Ask HN: Looking for a good platform for mobile web app - eyalfx

Can you guys recommend a platform that will make life easier to develop simple mobile web apps for iOS and Android? I was looking at Sencha, but I know there are quite a few others. Also, what's an easy payment option to integrate?
Tnx
======
eyalfx
From a quick look it seems like phonegap is used for making appStore apps. I
was thinking of building a mobile web browser app. That's why I was looking at
Sencha, which apparently uses phonegap to access data on the phone.
[http://www.sencha.com/learn/Tutorial:A_Sencha_Touch_MVC_appl...](http://www.sencha.com/learn/Tutorial:A_Sencha_Touch_MVC_application_with_PhoneGap)

------
britman
Just to add a combination of jquerymobile and phonegap has allowed us to
deliver native iphone, ipad, android and mobile web app from the same
codebase. Pretty sweet.

------
nextparadigms
Maybe this will help, too:

<http://html5boilerplate.com/mobile/>

------
olalonde
Check out <http://www.phonegap.com/>

------
mdolon
jQuery Mobile is very easy to pick up and pretty efficient for simple apps:
<http://jquerymobile.com/>

------
dreamdu5t
If you're used to web development and in specific manipulating the DOM with
jQuery, then you might be more comfortable with jQuery Mobile.
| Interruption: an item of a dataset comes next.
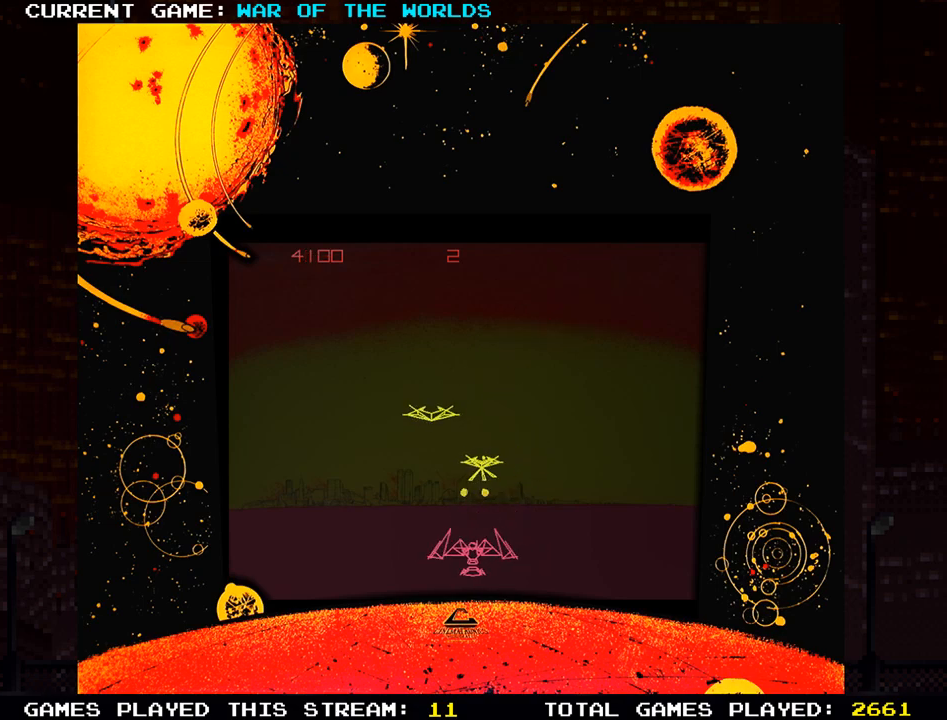
{"buttons": [], "left_stick": "center", "events": [[117, "SQUARE", "down"], [251, "SQUARE", "up"], [317, "SQUARE", "down"], [434, "SQUARE", "up"]]}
If you're a programmer who's experienced with MVC and building native
applications, then go with Sencha Touch.

Sencha/Ext is far more robust than jQuery Mobile, and in an object-oriented,
programmatic fashion defines your application, with Sencha taking care of the
DOM for you.

I highly recommend this tutorial to get a feel for how Sencha's MVC works:
[http://www.sencha.com/learn/Tutorial:A_Sencha_Touch_MVC_appl...](http://www.sencha.com/learn/Tutorial:A_Sencha_Touch_MVC_application_with_PhoneGap)